Apache is not expecting a variable within a configuration file. It is just not coded for that. As well, from a logic perspective, it would be impractical for Apache to fill in variables in various configuration files without yet another layer of configuration. Apache is intentionally lightweight for a reason. Any service residing in memory must be as small as possible especially when the process is spun-off into enough resident-ready processes to handle numerous requests immediately and potentially spin-off more processes to handle a spike in load.
Now for the Yes part.
You can always create a database and code that generates new configuration files based upon what the code sees in the data itself. In this respect, you can use a single configuration file with variables that can be filled in to recreate the configuration files. This is very possible and simple to do.
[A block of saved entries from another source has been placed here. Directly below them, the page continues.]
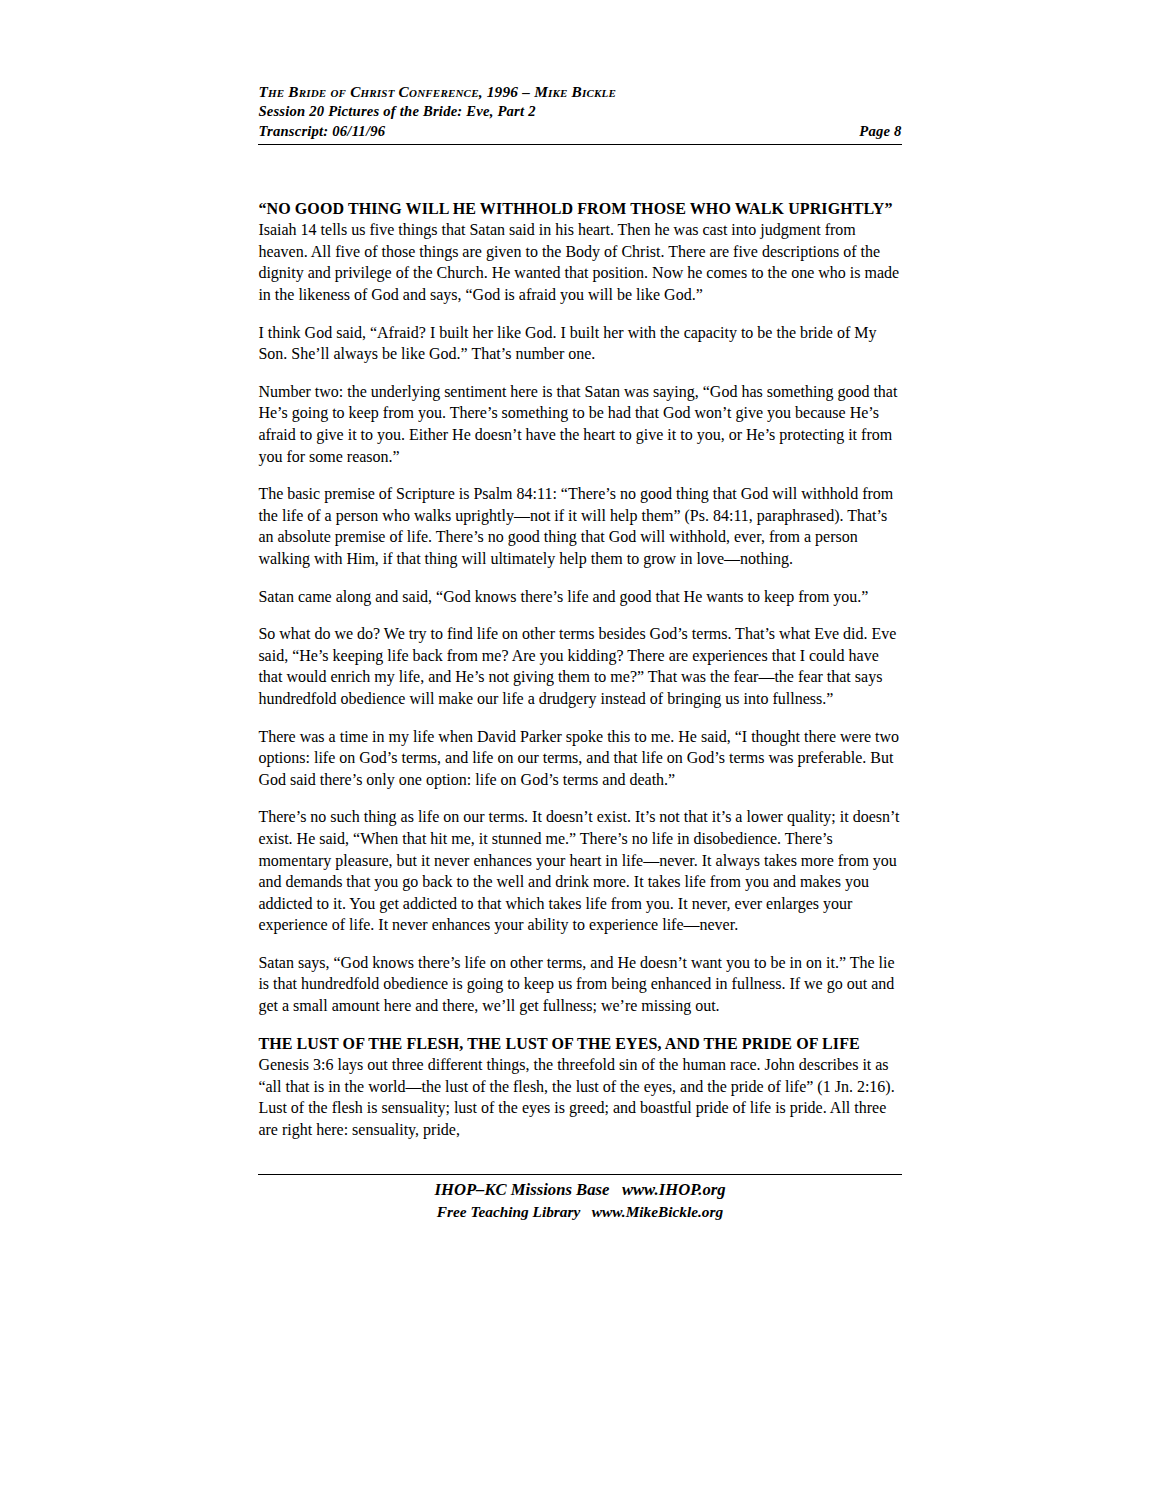The Bride of Christ Conference, 1996 – Mike Bickle
Session 20 Pictures of the Bride: Eve, Part 2
Transcript: 06/11/96 Page 8
“No good thing will He withhold from those who walk uprightly”
Isaiah 14 tells us five things that Satan said in his heart. Then he was cast into judgment from heaven. All five of those things are given to the Body of Christ. There are five descriptions of the dignity and privilege of the Church. He wanted that position. Now he comes to the one who is made in the likeness of God and says, “God is afraid you will be like God.”
I think God said, “Afraid? I built her like God. I built her with the capacity to be the bride of My Son. She’ll always be like God.” That’s number one.
Number two: the underlying sentiment here is that Satan was saying, “God has something good that He’s going to keep from you. There’s something to be had that God won’t give you because He’s afraid to give it to you. Either He doesn’t have the heart to give it to you, or He’s protecting it from you for some reason.”
The basic premise of Scripture is Psalm 84:11: “There’s no good thing that God will withhold from the life of a person who walks uprightly—not if it will help them” (Ps. 84:11, paraphrased). That’s an absolute premise of life. There’s no good thing that God will withhold, ever, from a person walking with Him, if that thing will ultimately help them to grow in love—nothing.
Satan came along and said, “God knows there’s life and good that He wants to keep from you.”
So what do we do? We try to find life on other terms besides God’s terms. That’s what Eve did. Eve said, “He’s keeping life back from me? Are you kidding? There are experiences that I could have that would enrich my life, and He’s not giving them to me?” That was the fear—the fear that says hundredfold obedience will make our life a drudgery instead of bringing us into fullness.”
There was a time in my life when David Parker spoke this to me. He said, “I thought there were two options: life on God’s terms, and life on our terms, and that life on God’s terms was preferable. But God said there’s only one option: life on God’s terms and death.”
There’s no such thing as life on our terms. It doesn’t exist. It’s not that it’s a lower quality; it doesn’t exist. He said, “When that hit me, it stunned me.” There’s no life in disobedience. There’s momentary pleasure, but it never enhances your heart in life—never. It always takes more from you and demands that you go back to the well and drink more. It takes life from you and makes you addicted to it. You get addicted to that which takes life from you. It never, ever enlarges your experience of life. It never enhances your ability to experience life—never.
Satan says, “God knows there’s life on other terms, and He doesn’t want you to be in on it.” The lie is that hundredfold obedience is going to keep us from being enhanced in fullness. If we go out and get a small amount here and there, we’ll get fullness; we’re missing out.
The lust of the flesh, the lust of the eyes, and the pride of life
Genesis 3:6 lays out three different things, the threefold sin of the human race. John describes it as “all that is in the world—the lust of the flesh, the lust of the eyes, and the pride of life” (1 Jn. 2:16). Lust of the flesh is sensuality; lust of the eyes is greed; and boastful pride of life is pride. All three are right here: sensuality, pride,
IHOP–KC Missions Base www.IHOP.org
Free Teaching Library www.MikeBickle.org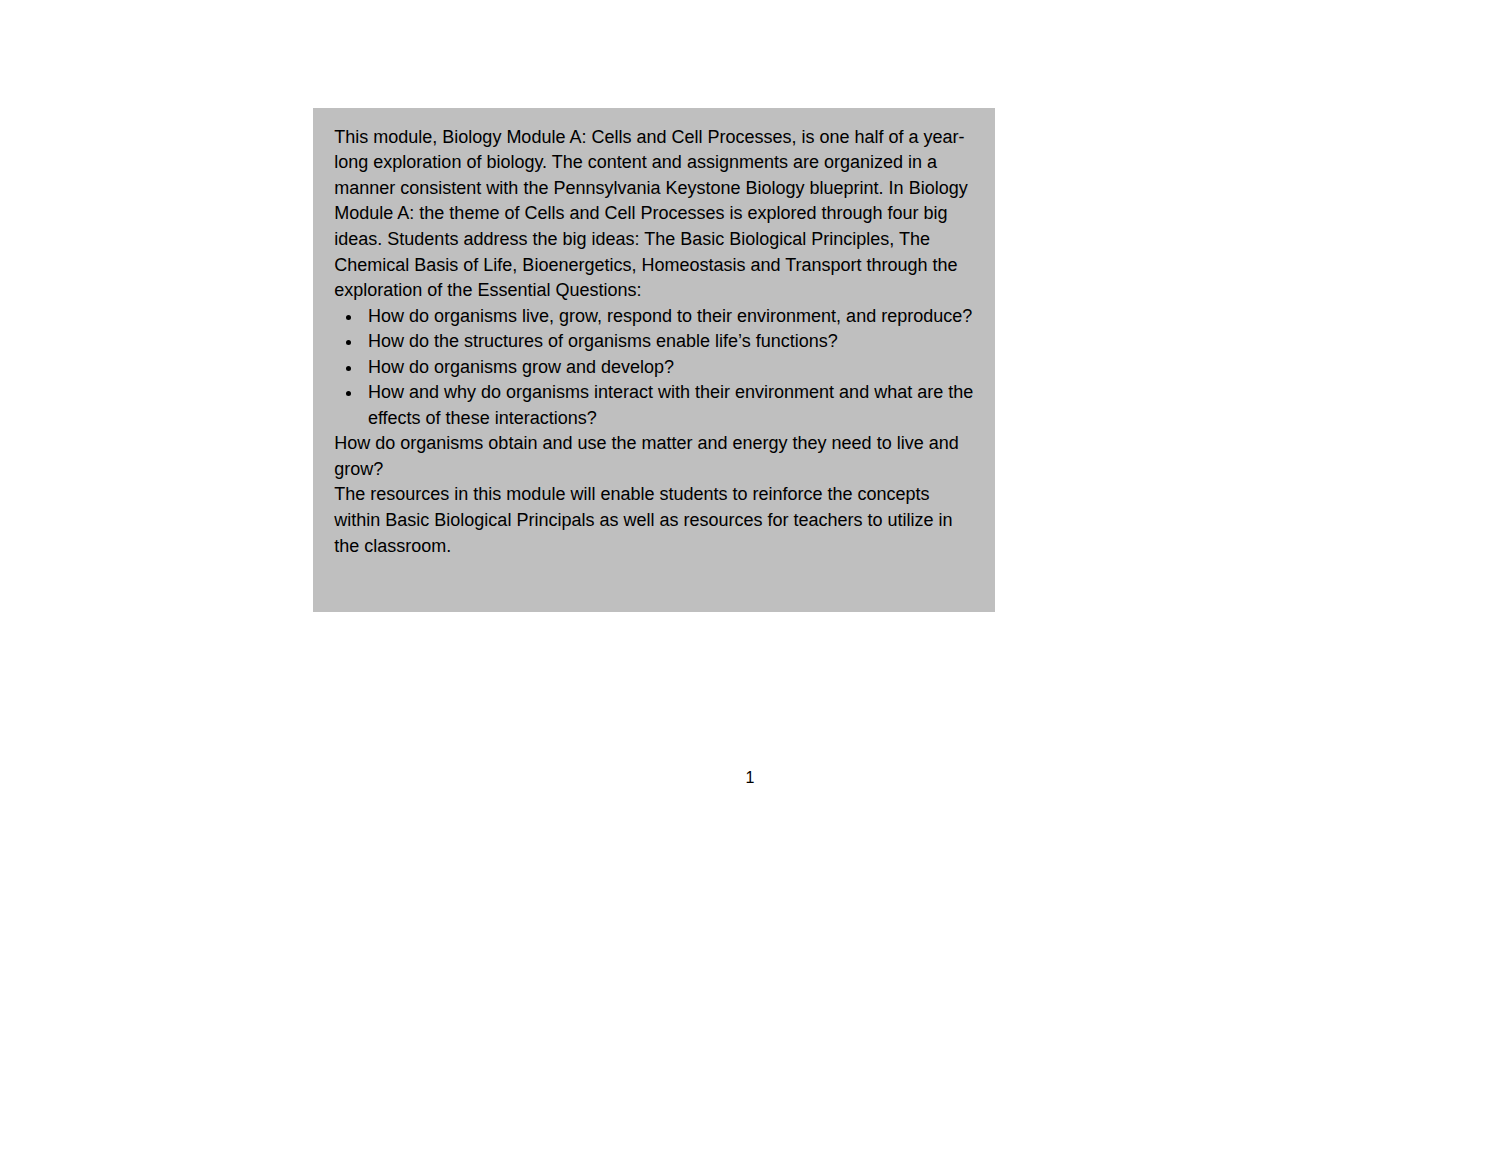This module, Biology Module A: Cells and Cell Processes, is one half of a year-long exploration of biology. The content and assignments are organized in a manner consistent with the Pennsylvania Keystone Biology blueprint. In Biology Module A: the theme of Cells and Cell Processes is explored through four big ideas. Students address the big ideas: The Basic Biological Principles, The Chemical Basis of Life, Bioenergetics, Homeostasis and Transport through the exploration of the Essential Questions:
How do organisms live, grow, respond to their environment, and reproduce?
How do the structures of organisms enable life’s functions?
How do organisms grow and develop?
How and why do organisms interact with their environment and what are the effects of these interactions?
How do organisms obtain and use the matter and energy they need to live and grow?
The resources in this module will enable students to reinforce the concepts within Basic Biological Principals as well as resources for teachers to utilize in the classroom.
1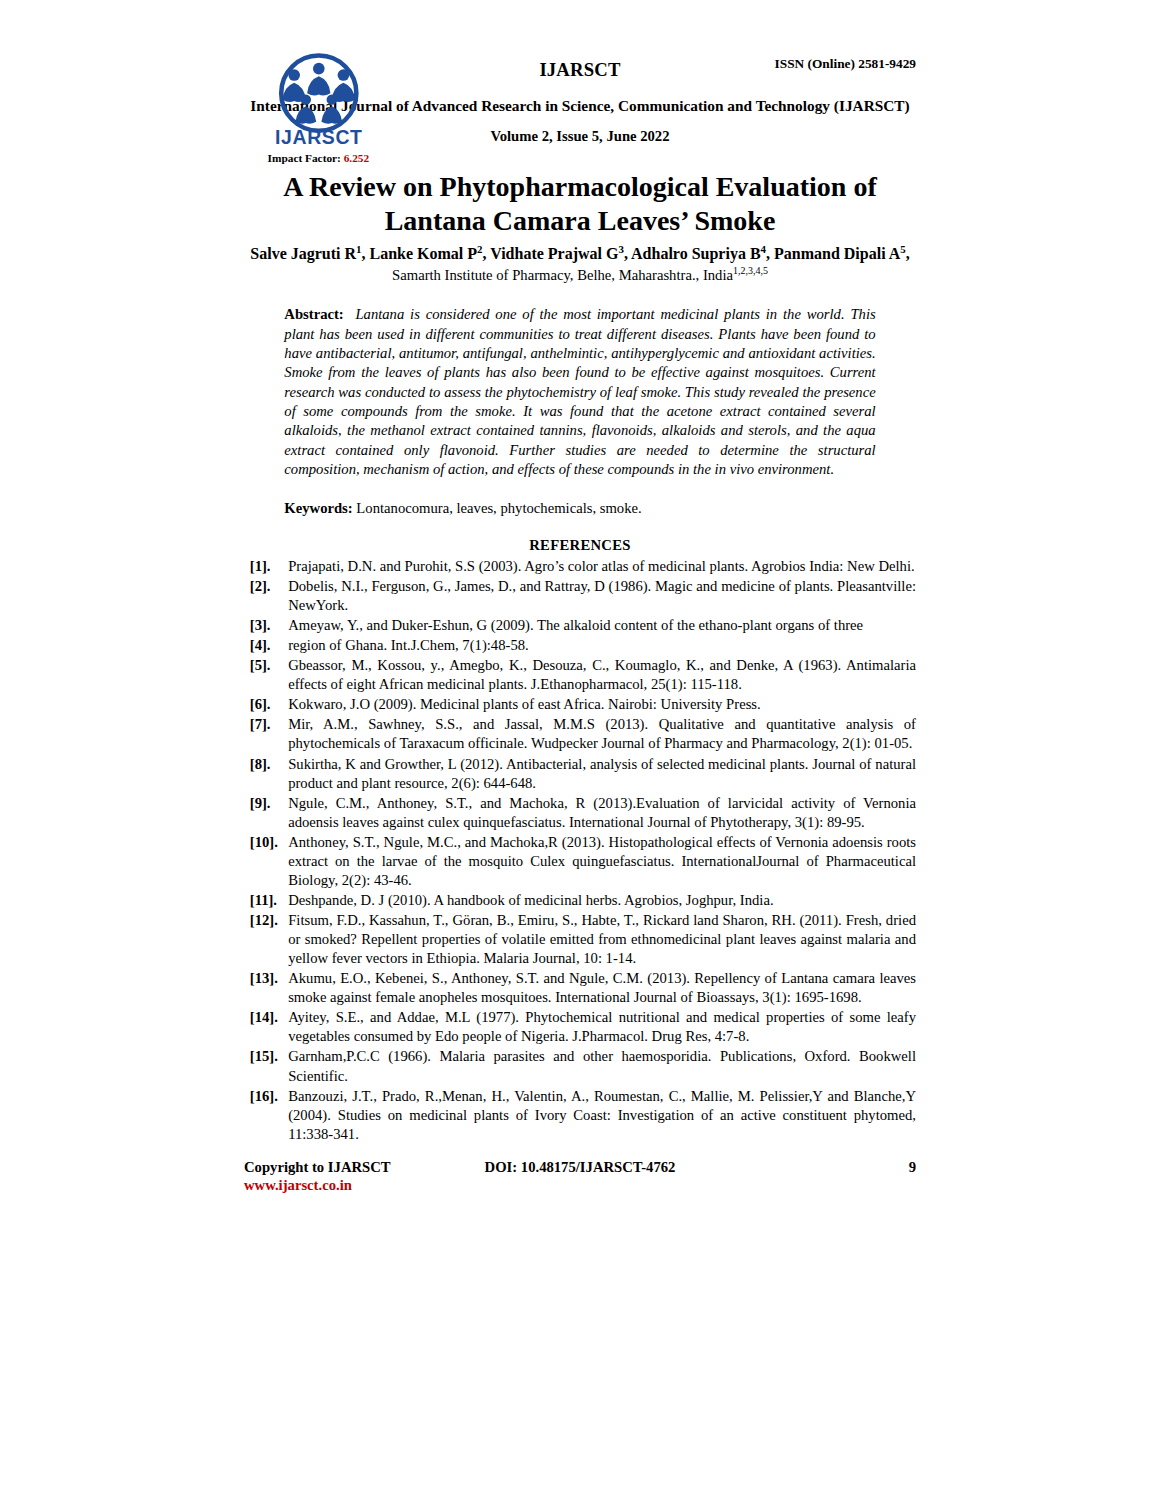IJARSCT
Impact Factor: 6.252
ISSN (Online) 2581-9429
IJARSCT
International Journal of Advanced Research in Science, Communication and Technology (IJARSCT)
Volume 2, Issue 5, June 2022
A Review on Phytopharmacological Evaluation of
Lantana Camara Leaves’ Smoke
Salve Jagruti R1, Lanke Komal P2, Vidhate Prajwal G3, Adhalro Supriya B4, Panmand Dipali A5,
Samarth Institute of Pharmacy, Belhe, Maharashtra., India1,2,3,4,5
Abstract: Lantana is considered one of the most important medicinal plants in the world. This plant has been used in different communities to treat different diseases. Plants have been found to have antibacterial, antitumor, antifungal, anthelmintic, antihyperglycemic and antioxidant activities. Smoke from the leaves of plants has also been found to be effective against mosquitoes. Current research was conducted to assess the phytochemistry of leaf smoke. This study revealed the presence of some compounds from the smoke. It was found that the acetone extract contained several alkaloids, the methanol extract contained tannins, flavonoids, alkaloids and sterols, and the aqua extract contained only flavonoid. Further studies are needed to determine the structural composition, mechanism of action, and effects of these compounds in the in vivo environment.
Keywords: Lontanocomura, leaves, phytochemicals, smoke.
REFERENCES
[1]. Prajapati, D.N. and Purohit, S.S (2003). Agro’s color atlas of medicinal plants. Agrobios India: New Delhi.
[2]. Dobelis, N.I., Ferguson, G., James, D., and Rattray, D (1986). Magic and medicine of plants. Pleasantville: NewYork.
[3]. Ameyaw, Y., and Duker-Eshun, G (2009). The alkaloid content of the ethano-plant organs of three
[4]. region of Ghana. Int.J.Chem, 7(1):48-58.
[5]. Gbeassor, M., Kossou, y., Amegbo, K., Desouza, C., Koumaglo, K., and Denke, A (1963). Antimalaria effects of eight African medicinal plants. J.Ethanopharmacol, 25(1): 115-118.
[6]. Kokwaro, J.O (2009). Medicinal plants of east Africa. Nairobi: University Press.
[7]. Mir, A.M., Sawhney, S.S., and Jassal, M.M.S (2013). Qualitative and quantitative analysis of phytochemicals of Taraxacum officinale. Wudpecker Journal of Pharmacy and Pharmacology, 2(1): 01-05.
[8]. Sukirtha, K and Growther, L (2012). Antibacterial, analysis of selected medicinal plants. Journal of natural product and plant resource, 2(6): 644-648.
[9]. Ngule, C.M., Anthoney, S.T., and Machoka, R (2013).Evaluation of larvicidal activity of Vernonia adoensis leaves against culex quinquefasciatus. International Journal of Phytotherapy, 3(1): 89-95.
[10]. Anthoney, S.T., Ngule, M.C., and Machoka,R (2013). Histopathological effects of Vernonia adoensis roots extract on the larvae of the mosquito Culex quinguefasciatus. InternationalJournal of Pharmaceutical Biology, 2(2): 43-46.
[11]. Deshpande, D. J (2010). A handbook of medicinal herbs. Agrobios, Joghpur, India.
[12]. Fitsum, F.D., Kassahun, T., Göran, B., Emiru, S., Habte, T., Rickard land Sharon, RH. (2011). Fresh, dried or smoked? Repellent properties of volatile emitted from ethnomedicinal plant leaves against malaria and yellow fever vectors in Ethiopia. Malaria Journal, 10: 1-14.
[13]. Akumu, E.O., Kebenei, S., Anthoney, S.T. and Ngule, C.M. (2013). Repellency of Lantana camara leaves smoke against female anopheles mosquitoes. International Journal of Bioassays, 3(1): 1695-1698.
[14]. Ayitey, S.E., and Addae, M.L (1977). Phytochemical nutritional and medical properties of some leafy vegetables consumed by Edo people of Nigeria. J.Pharmacol. Drug Res, 4:7-8.
[15]. Garnham,P.C.C (1966). Malaria parasites and other haemosporidia. Publications, Oxford. Bookwell Scientific.
[16]. Banzouzi, J.T., Prado, R.,Menan, H., Valentin, A., Roumestan, C., Mallie, M. Pelissier,Y and Blanche,Y (2004). Studies on medicinal plants of Ivory Coast: Investigation of an active constituent phytomed, 11:338-341.
Copyright to IJARSCT
www.ijarsct.co.in
DOI: 10.48175/IJARSCT-4762
9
From @PlanetScaleNetworks, the suggestion to use mod_macro is an example of the above. The disadvantage of mod_macro is that it will have to be run with parameters for each site that you wish to create a configuration for. This may be trivial enough not to write your own code. You can simply create a batch file for this. However, I cannot imagine that it is a simpler and more convenient system for configuring many sites especially in light that the 000-default.conf file can simply be modified to your standards only once, copied when a new configuration is needed, then edited. This is also trivial enough to be very quick and simple.
Now for the bad news.
Apache will always required a restart. This is because site configurations are cached within memory to reduce the necessity of hitting the hard-dive over and over. Reading from memory has always been much faster and less resource intensive than reading from permanent storage. Be that as it may, Apache does restart very quickly because it is so light-weight so that any restart should be fairly transparent short of an extremely busy system. It is possible for most systems that few or no requests go unanswered. However, for very busy systems, it is very possible that a few requests go unanswered with each restart. This would happen anyway. This means that the cost is a natural result. It is possible that whatever code you write to rewrite the configuration files, can also do the restart.